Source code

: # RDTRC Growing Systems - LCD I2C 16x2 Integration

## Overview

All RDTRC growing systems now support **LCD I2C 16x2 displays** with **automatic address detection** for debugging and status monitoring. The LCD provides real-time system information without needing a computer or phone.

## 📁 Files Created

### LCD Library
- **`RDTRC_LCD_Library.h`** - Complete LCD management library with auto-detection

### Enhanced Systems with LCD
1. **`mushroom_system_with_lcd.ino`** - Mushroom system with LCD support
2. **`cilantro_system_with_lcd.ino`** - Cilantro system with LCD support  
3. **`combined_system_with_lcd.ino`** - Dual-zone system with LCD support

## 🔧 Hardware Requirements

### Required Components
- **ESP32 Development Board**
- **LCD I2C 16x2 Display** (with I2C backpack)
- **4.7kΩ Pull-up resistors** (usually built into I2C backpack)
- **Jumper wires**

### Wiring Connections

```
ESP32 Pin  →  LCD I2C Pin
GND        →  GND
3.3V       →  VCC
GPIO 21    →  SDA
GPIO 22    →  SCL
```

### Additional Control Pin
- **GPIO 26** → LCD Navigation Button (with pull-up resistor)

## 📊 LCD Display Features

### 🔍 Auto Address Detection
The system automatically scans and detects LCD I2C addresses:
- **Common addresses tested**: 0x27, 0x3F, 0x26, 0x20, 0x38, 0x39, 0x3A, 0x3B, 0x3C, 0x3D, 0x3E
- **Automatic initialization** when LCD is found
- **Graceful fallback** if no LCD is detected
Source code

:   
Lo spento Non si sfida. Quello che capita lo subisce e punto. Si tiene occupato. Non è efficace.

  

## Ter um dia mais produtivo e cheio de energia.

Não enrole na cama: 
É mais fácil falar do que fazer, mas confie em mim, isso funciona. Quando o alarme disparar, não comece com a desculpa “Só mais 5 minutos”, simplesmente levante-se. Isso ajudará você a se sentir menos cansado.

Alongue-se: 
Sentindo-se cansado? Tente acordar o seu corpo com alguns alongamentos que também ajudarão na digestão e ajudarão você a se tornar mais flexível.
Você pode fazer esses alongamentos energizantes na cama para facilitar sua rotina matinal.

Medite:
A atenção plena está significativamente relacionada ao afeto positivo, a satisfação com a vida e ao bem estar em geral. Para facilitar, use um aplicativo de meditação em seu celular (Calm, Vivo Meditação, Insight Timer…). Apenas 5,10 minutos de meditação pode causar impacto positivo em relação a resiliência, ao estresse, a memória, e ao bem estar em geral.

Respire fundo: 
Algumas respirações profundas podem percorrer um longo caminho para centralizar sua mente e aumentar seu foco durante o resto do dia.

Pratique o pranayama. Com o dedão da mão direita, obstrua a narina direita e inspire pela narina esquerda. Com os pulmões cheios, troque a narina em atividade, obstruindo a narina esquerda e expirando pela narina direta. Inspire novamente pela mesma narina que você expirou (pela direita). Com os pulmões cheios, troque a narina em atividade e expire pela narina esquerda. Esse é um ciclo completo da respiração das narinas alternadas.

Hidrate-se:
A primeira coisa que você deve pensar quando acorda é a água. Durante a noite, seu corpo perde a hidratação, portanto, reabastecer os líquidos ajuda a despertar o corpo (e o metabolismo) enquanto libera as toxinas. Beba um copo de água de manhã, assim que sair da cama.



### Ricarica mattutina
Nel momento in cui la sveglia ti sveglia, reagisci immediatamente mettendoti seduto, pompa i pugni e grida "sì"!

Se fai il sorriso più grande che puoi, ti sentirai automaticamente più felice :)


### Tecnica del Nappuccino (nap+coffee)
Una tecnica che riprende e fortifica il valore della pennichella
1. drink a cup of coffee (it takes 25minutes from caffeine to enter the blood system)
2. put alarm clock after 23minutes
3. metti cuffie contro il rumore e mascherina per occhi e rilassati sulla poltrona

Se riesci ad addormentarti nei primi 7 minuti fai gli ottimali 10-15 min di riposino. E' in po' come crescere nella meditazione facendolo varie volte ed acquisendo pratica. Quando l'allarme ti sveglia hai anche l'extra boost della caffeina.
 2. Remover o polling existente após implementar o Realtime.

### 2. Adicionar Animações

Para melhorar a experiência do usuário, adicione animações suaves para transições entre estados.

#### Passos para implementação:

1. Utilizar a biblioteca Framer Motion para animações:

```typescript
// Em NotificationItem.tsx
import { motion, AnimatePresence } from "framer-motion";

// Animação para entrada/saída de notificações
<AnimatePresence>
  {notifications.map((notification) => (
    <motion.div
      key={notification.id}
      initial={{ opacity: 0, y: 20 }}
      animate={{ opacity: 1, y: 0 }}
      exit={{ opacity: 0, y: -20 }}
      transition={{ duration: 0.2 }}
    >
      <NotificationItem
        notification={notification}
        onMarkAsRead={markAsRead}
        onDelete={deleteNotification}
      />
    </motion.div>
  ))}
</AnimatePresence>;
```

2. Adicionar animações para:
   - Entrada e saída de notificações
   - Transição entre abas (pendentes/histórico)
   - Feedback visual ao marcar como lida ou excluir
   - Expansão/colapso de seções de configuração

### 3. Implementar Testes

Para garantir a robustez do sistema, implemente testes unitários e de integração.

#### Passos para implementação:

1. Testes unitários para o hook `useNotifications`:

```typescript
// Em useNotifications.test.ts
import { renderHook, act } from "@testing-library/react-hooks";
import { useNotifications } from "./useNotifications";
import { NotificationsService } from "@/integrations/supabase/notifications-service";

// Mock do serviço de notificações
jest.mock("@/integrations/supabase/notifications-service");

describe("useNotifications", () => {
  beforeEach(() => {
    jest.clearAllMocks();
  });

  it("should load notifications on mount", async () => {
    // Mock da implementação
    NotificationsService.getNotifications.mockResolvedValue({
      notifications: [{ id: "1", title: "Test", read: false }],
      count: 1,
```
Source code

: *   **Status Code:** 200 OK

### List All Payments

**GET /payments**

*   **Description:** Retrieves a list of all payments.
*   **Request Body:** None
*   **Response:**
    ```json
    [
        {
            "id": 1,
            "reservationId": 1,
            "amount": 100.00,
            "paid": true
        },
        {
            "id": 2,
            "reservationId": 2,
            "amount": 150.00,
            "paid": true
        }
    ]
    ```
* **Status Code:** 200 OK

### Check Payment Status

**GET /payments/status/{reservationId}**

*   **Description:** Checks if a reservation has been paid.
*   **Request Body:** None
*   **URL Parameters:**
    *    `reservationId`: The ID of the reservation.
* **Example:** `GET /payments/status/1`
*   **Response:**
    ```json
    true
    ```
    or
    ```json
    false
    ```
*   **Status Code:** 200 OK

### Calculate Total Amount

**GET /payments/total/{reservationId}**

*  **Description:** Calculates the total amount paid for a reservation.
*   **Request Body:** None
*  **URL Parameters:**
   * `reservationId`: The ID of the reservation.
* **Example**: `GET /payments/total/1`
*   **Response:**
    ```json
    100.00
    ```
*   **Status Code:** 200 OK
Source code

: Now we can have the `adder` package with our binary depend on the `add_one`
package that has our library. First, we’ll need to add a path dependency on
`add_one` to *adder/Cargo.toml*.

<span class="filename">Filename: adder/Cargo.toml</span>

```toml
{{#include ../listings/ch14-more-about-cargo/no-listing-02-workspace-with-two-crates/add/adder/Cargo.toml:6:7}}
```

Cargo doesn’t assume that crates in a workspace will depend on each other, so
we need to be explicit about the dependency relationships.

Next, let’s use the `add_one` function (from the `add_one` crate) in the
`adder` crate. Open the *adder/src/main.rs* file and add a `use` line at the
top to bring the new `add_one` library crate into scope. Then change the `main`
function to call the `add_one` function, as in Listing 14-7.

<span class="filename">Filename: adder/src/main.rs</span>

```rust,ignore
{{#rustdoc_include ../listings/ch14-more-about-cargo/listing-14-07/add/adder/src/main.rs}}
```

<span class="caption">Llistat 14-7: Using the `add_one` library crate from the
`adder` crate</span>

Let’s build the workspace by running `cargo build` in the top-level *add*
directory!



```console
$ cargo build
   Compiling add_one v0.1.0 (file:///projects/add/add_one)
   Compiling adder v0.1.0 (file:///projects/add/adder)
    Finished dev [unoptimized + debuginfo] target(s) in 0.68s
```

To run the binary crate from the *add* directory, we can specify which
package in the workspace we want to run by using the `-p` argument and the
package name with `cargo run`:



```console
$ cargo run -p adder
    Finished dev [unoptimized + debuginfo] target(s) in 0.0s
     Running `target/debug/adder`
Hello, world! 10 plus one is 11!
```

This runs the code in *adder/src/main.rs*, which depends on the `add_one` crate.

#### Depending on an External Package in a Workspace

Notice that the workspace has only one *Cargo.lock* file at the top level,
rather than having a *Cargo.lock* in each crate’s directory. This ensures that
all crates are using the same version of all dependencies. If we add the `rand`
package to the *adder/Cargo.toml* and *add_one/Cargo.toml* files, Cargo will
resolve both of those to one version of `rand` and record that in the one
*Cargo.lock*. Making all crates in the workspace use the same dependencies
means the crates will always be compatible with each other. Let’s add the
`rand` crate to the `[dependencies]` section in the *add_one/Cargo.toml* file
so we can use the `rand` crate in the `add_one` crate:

★ ★ ★ ★ ★

### Exercise brief:
Search the listing for the word "from". Copy every line in which it occurs.

### Solution to the problem:
1. drink a cup of coffee (it takes 25minutes from caffeine to enter the blood system)
import { motion, AnimatePresence } from "framer-motion";
import { renderHook, act } from "@testing-library/react-hooks";
import { useNotifications } from "./useNotifications";
import { NotificationsService } from "@/integrations/supabase/notifications-service";
Next, let’s use the `add_one` function (from the `add_one` crate) in the
<span class="caption">Llistat 14-7: Using the `add_one` library crate from the
To run the binary crate from the *add* directory, we can specify which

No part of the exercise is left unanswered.